→ **WORK TO DO**:
Reproduce word for word the stretch of lines below, from the line containing "Mask anything matching" through the line containing "137L111 135H106L104 138V143L106". Leave out the pictures.

____________

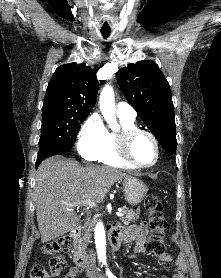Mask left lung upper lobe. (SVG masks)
<instances>
[{
	"label": "left lung upper lobe",
	"mask_w": 221,
	"mask_h": 278,
	"mask_svg": "<svg viewBox=\"0 0 221 278\" xmlns=\"http://www.w3.org/2000/svg\"><path fill=\"white\" fill-rule=\"evenodd\" d=\"M116 79L160 145L169 154H175L177 140L171 90L157 64L150 60L130 63L116 73Z\"/></svg>",
	"instance_id": "1"
}]
</instances>
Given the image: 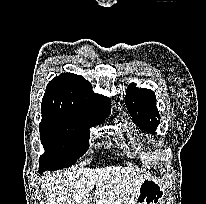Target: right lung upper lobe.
<instances>
[{
  "label": "right lung upper lobe",
  "mask_w": 206,
  "mask_h": 204,
  "mask_svg": "<svg viewBox=\"0 0 206 204\" xmlns=\"http://www.w3.org/2000/svg\"><path fill=\"white\" fill-rule=\"evenodd\" d=\"M43 109H58L105 119L111 111L109 98L95 94L82 76L62 73L51 80L41 104Z\"/></svg>",
  "instance_id": "obj_1"
}]
</instances>
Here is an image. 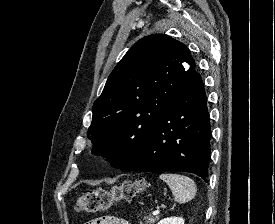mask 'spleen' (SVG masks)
<instances>
[{
	"mask_svg": "<svg viewBox=\"0 0 275 224\" xmlns=\"http://www.w3.org/2000/svg\"><path fill=\"white\" fill-rule=\"evenodd\" d=\"M160 179L165 181L178 203H186L192 200L197 192L195 182L184 175L163 173Z\"/></svg>",
	"mask_w": 275,
	"mask_h": 224,
	"instance_id": "1",
	"label": "spleen"
}]
</instances>
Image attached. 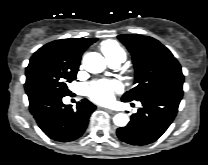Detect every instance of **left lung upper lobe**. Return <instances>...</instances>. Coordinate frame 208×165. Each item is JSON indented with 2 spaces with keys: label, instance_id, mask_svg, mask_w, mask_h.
Listing matches in <instances>:
<instances>
[{
  "label": "left lung upper lobe",
  "instance_id": "left-lung-upper-lobe-1",
  "mask_svg": "<svg viewBox=\"0 0 208 165\" xmlns=\"http://www.w3.org/2000/svg\"><path fill=\"white\" fill-rule=\"evenodd\" d=\"M118 39L132 54L137 85L126 92L122 101H140L162 90L183 92L184 76L173 54L158 40L149 36L119 35Z\"/></svg>",
  "mask_w": 208,
  "mask_h": 165
}]
</instances>
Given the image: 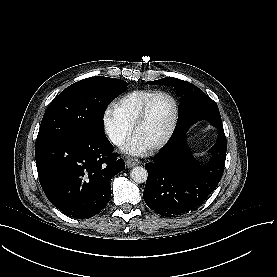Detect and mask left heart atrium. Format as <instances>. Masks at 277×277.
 Returning a JSON list of instances; mask_svg holds the SVG:
<instances>
[{
    "label": "left heart atrium",
    "instance_id": "39dd6f15",
    "mask_svg": "<svg viewBox=\"0 0 277 277\" xmlns=\"http://www.w3.org/2000/svg\"><path fill=\"white\" fill-rule=\"evenodd\" d=\"M123 150L132 155H141L145 152V144L138 138H131L124 144Z\"/></svg>",
    "mask_w": 277,
    "mask_h": 277
}]
</instances>
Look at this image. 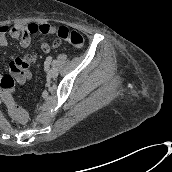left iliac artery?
Returning <instances> with one entry per match:
<instances>
[{
	"label": "left iliac artery",
	"mask_w": 172,
	"mask_h": 172,
	"mask_svg": "<svg viewBox=\"0 0 172 172\" xmlns=\"http://www.w3.org/2000/svg\"><path fill=\"white\" fill-rule=\"evenodd\" d=\"M47 61L51 62L52 61V58L51 57H48L47 58ZM53 63H55V61H53Z\"/></svg>",
	"instance_id": "obj_1"
}]
</instances>
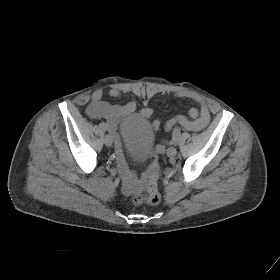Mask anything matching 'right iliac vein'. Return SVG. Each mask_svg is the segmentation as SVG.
I'll list each match as a JSON object with an SVG mask.
<instances>
[{
  "mask_svg": "<svg viewBox=\"0 0 280 280\" xmlns=\"http://www.w3.org/2000/svg\"><path fill=\"white\" fill-rule=\"evenodd\" d=\"M113 137L111 135H106L104 138V143L106 146H111L113 144Z\"/></svg>",
  "mask_w": 280,
  "mask_h": 280,
  "instance_id": "63e3f726",
  "label": "right iliac vein"
}]
</instances>
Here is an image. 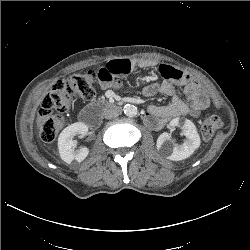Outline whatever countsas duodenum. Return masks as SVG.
I'll return each instance as SVG.
<instances>
[{
	"mask_svg": "<svg viewBox=\"0 0 250 250\" xmlns=\"http://www.w3.org/2000/svg\"><path fill=\"white\" fill-rule=\"evenodd\" d=\"M119 109L120 106L116 103L98 101L82 110L80 120L90 128H96L105 112L117 111Z\"/></svg>",
	"mask_w": 250,
	"mask_h": 250,
	"instance_id": "410a0bca",
	"label": "duodenum"
}]
</instances>
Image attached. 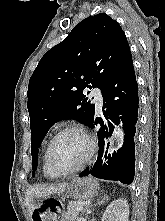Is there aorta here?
Listing matches in <instances>:
<instances>
[{
  "label": "aorta",
  "mask_w": 165,
  "mask_h": 221,
  "mask_svg": "<svg viewBox=\"0 0 165 221\" xmlns=\"http://www.w3.org/2000/svg\"><path fill=\"white\" fill-rule=\"evenodd\" d=\"M122 139H123V136H122V135H120V136H119V138H118L119 144H121V143H122Z\"/></svg>",
  "instance_id": "1"
}]
</instances>
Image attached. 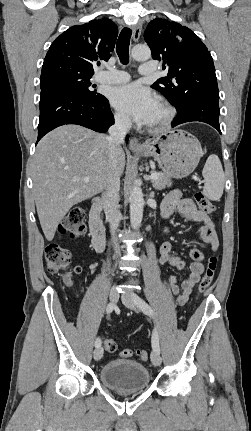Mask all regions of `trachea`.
Here are the masks:
<instances>
[{
	"mask_svg": "<svg viewBox=\"0 0 251 431\" xmlns=\"http://www.w3.org/2000/svg\"><path fill=\"white\" fill-rule=\"evenodd\" d=\"M132 31L129 28H123L116 44V52L120 62L124 65L129 62V45Z\"/></svg>",
	"mask_w": 251,
	"mask_h": 431,
	"instance_id": "trachea-1",
	"label": "trachea"
}]
</instances>
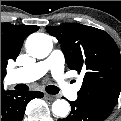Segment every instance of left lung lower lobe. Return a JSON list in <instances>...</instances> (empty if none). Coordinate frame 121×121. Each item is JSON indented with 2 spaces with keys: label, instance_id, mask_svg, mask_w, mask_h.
<instances>
[{
  "label": "left lung lower lobe",
  "instance_id": "obj_1",
  "mask_svg": "<svg viewBox=\"0 0 121 121\" xmlns=\"http://www.w3.org/2000/svg\"><path fill=\"white\" fill-rule=\"evenodd\" d=\"M71 113L58 121H104L109 115L86 105L80 99L70 101Z\"/></svg>",
  "mask_w": 121,
  "mask_h": 121
}]
</instances>
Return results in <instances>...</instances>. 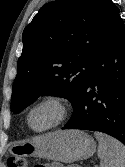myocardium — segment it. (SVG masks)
<instances>
[{
  "mask_svg": "<svg viewBox=\"0 0 125 167\" xmlns=\"http://www.w3.org/2000/svg\"><path fill=\"white\" fill-rule=\"evenodd\" d=\"M44 106H51L55 110L54 118L48 125L41 128H35L32 125V116L35 111ZM68 113L69 107L63 97L54 94L46 95L32 104L29 108L27 112V125L31 130L43 133L59 126L67 118Z\"/></svg>",
  "mask_w": 125,
  "mask_h": 167,
  "instance_id": "1",
  "label": "myocardium"
}]
</instances>
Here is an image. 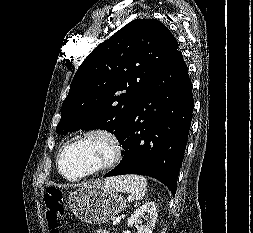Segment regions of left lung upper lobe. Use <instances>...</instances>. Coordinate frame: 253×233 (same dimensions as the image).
<instances>
[{
  "label": "left lung upper lobe",
  "instance_id": "left-lung-upper-lobe-1",
  "mask_svg": "<svg viewBox=\"0 0 253 233\" xmlns=\"http://www.w3.org/2000/svg\"><path fill=\"white\" fill-rule=\"evenodd\" d=\"M178 46L156 19L128 23L78 68L61 108L57 133L100 128L120 141L129 116L163 77Z\"/></svg>",
  "mask_w": 253,
  "mask_h": 233
}]
</instances>
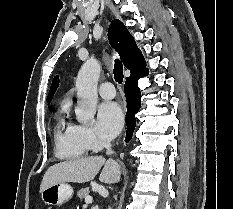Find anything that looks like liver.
<instances>
[{
    "instance_id": "liver-1",
    "label": "liver",
    "mask_w": 233,
    "mask_h": 209,
    "mask_svg": "<svg viewBox=\"0 0 233 209\" xmlns=\"http://www.w3.org/2000/svg\"><path fill=\"white\" fill-rule=\"evenodd\" d=\"M103 166L99 180L111 184L120 181L121 170L118 162L101 156L76 158L52 165L47 169L40 185V193L47 187L61 183H85L94 179Z\"/></svg>"
}]
</instances>
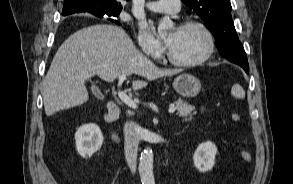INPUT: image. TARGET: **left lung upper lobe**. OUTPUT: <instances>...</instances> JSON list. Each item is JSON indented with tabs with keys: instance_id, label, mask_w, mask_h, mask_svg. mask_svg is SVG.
<instances>
[{
	"instance_id": "obj_1",
	"label": "left lung upper lobe",
	"mask_w": 293,
	"mask_h": 184,
	"mask_svg": "<svg viewBox=\"0 0 293 184\" xmlns=\"http://www.w3.org/2000/svg\"><path fill=\"white\" fill-rule=\"evenodd\" d=\"M182 2L204 20L215 37L221 55L229 61L246 57L242 45L240 46L242 50L236 48L241 42L232 21L229 0H182Z\"/></svg>"
}]
</instances>
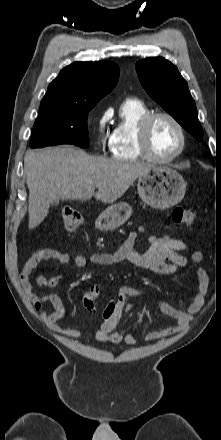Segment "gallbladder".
<instances>
[{
	"label": "gallbladder",
	"instance_id": "1",
	"mask_svg": "<svg viewBox=\"0 0 221 440\" xmlns=\"http://www.w3.org/2000/svg\"><path fill=\"white\" fill-rule=\"evenodd\" d=\"M58 204H59V200H55V201L52 202V205H54V206H56Z\"/></svg>",
	"mask_w": 221,
	"mask_h": 440
}]
</instances>
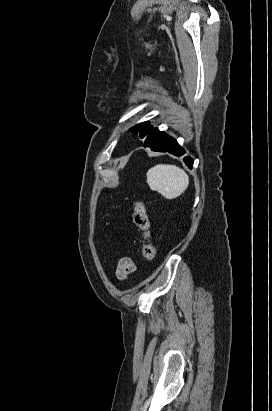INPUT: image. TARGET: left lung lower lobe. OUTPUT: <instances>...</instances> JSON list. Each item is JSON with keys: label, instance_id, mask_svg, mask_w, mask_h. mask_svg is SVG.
I'll return each mask as SVG.
<instances>
[{"label": "left lung lower lobe", "instance_id": "1", "mask_svg": "<svg viewBox=\"0 0 272 411\" xmlns=\"http://www.w3.org/2000/svg\"><path fill=\"white\" fill-rule=\"evenodd\" d=\"M144 147H150L152 151L169 152L175 156H181L185 153L173 137L159 130L147 135ZM184 162L190 169L192 168L193 160L190 157H185Z\"/></svg>", "mask_w": 272, "mask_h": 411}]
</instances>
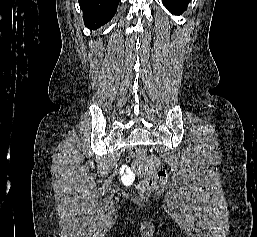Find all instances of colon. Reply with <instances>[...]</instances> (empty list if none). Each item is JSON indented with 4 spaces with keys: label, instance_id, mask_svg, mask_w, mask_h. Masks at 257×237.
<instances>
[{
    "label": "colon",
    "instance_id": "5ec220e1",
    "mask_svg": "<svg viewBox=\"0 0 257 237\" xmlns=\"http://www.w3.org/2000/svg\"><path fill=\"white\" fill-rule=\"evenodd\" d=\"M130 157L135 160L134 168L142 176L138 184V190L141 193H147L166 182L167 171L159 166V161L155 157L149 158L144 164L142 161L146 159V152L139 147H132L129 150Z\"/></svg>",
    "mask_w": 257,
    "mask_h": 237
}]
</instances>
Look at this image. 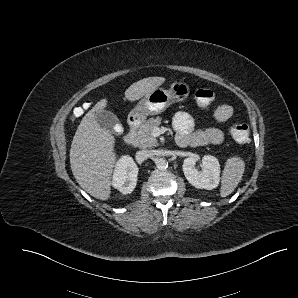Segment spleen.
Returning a JSON list of instances; mask_svg holds the SVG:
<instances>
[{
    "label": "spleen",
    "mask_w": 298,
    "mask_h": 298,
    "mask_svg": "<svg viewBox=\"0 0 298 298\" xmlns=\"http://www.w3.org/2000/svg\"><path fill=\"white\" fill-rule=\"evenodd\" d=\"M245 162L240 157L227 159L221 178L220 196L230 195L242 179Z\"/></svg>",
    "instance_id": "obj_1"
}]
</instances>
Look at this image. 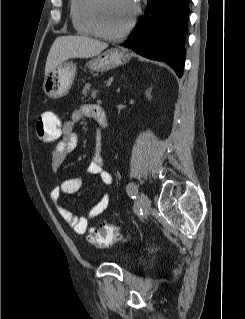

____________

→ **SOLVED PROBLEM**:
Mask anything matching 'right iliac vein'. Return SVG. Each mask_svg is the segmentation as SVG.
I'll list each match as a JSON object with an SVG mask.
<instances>
[{
  "mask_svg": "<svg viewBox=\"0 0 280 280\" xmlns=\"http://www.w3.org/2000/svg\"><path fill=\"white\" fill-rule=\"evenodd\" d=\"M113 137L111 135H106L104 138V143L106 146H111L113 144Z\"/></svg>",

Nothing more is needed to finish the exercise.